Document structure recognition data
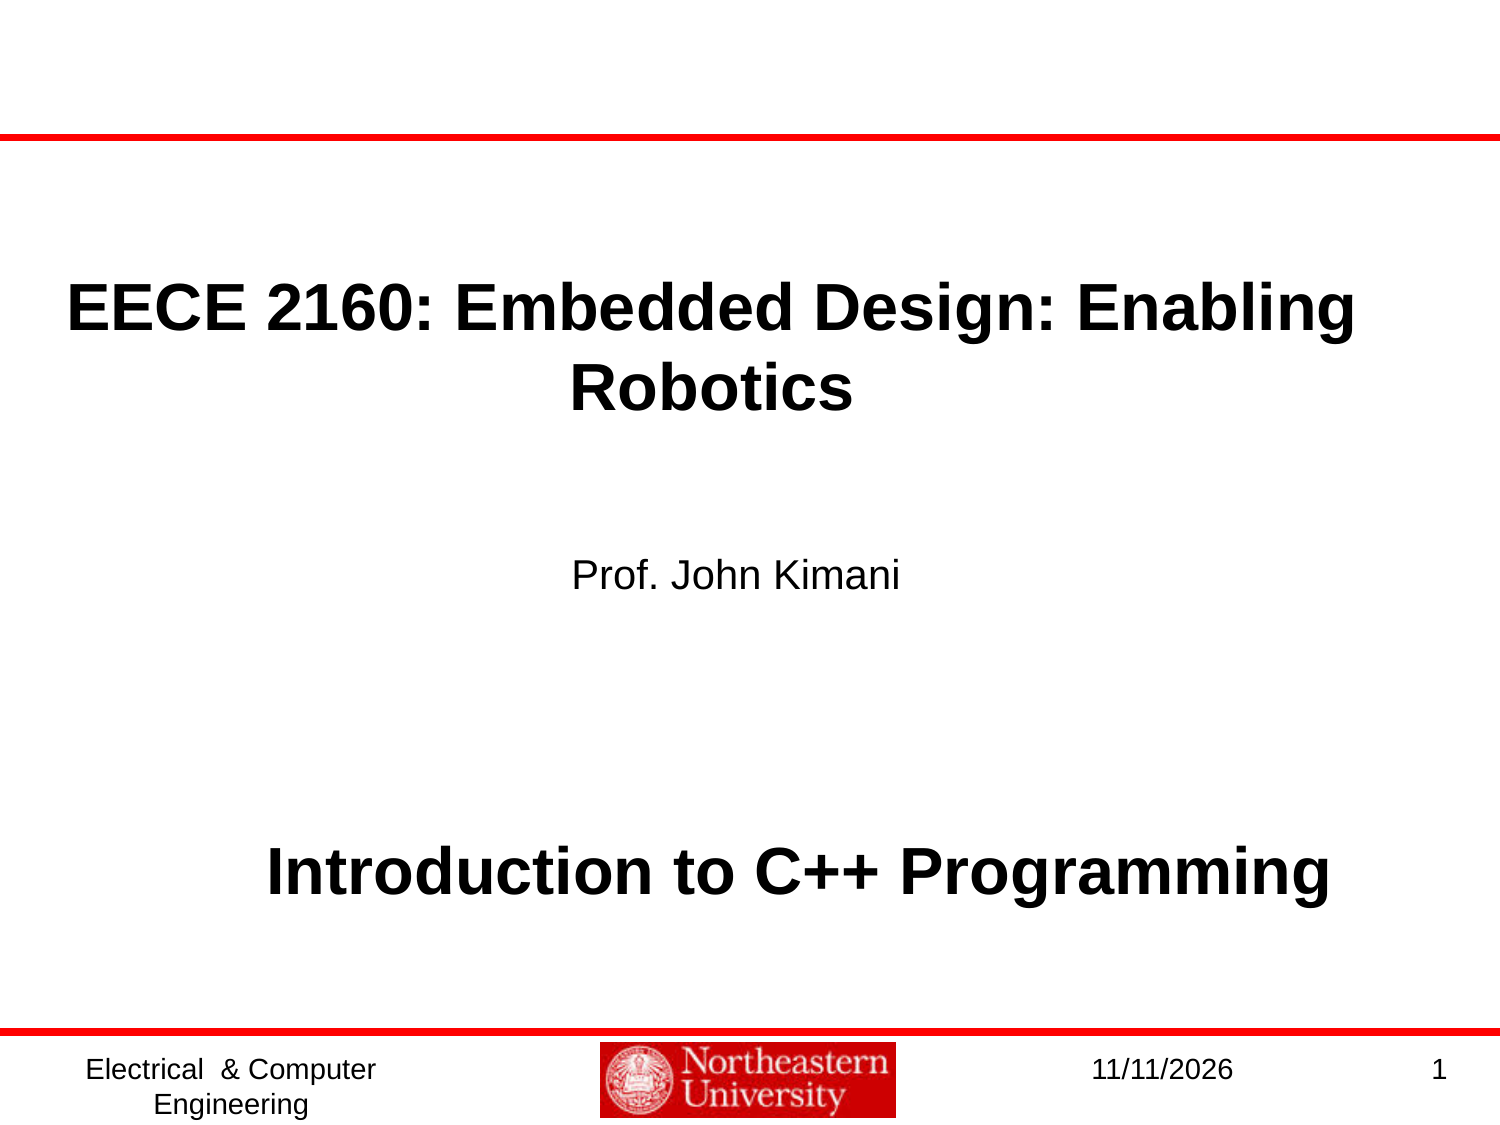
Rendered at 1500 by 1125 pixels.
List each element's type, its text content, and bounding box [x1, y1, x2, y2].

text_box EECE 2160: Embedded Design: Enabling Robotics [37, 187, 1388, 500]
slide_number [987, 1042, 1338, 1121]
footer Electrical & Computer Engineering [37, 1042, 426, 1121]
picture [600, 1042, 896, 1118]
slide_number 1 [1374, 1042, 1463, 1121]
text_box Prof. John Kimani [98, 546, 1374, 772]
text_box Introduction to C++ Programming [124, 750, 1475, 987]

Directions for this task:
A word-for-word copy of the records is needed, one that contains no pictures.

Task solution:
Rendered at 1500 by 1125 pixels.
List each element's type, its text content, and bounding box [x1, y1, x2, y2].

text_box EECE 2160: Embedded Design: Enabling Robotics [37, 187, 1388, 500]
slide_number [987, 1042, 1338, 1121]
footer Electrical & Computer Engineering [37, 1042, 426, 1121]
picture [600, 1042, 896, 1118]
slide_number 1 [1374, 1042, 1463, 1121]
text_box Prof. John Kimani [98, 546, 1374, 772]
text_box Introduction to C++ Programming [124, 750, 1475, 987]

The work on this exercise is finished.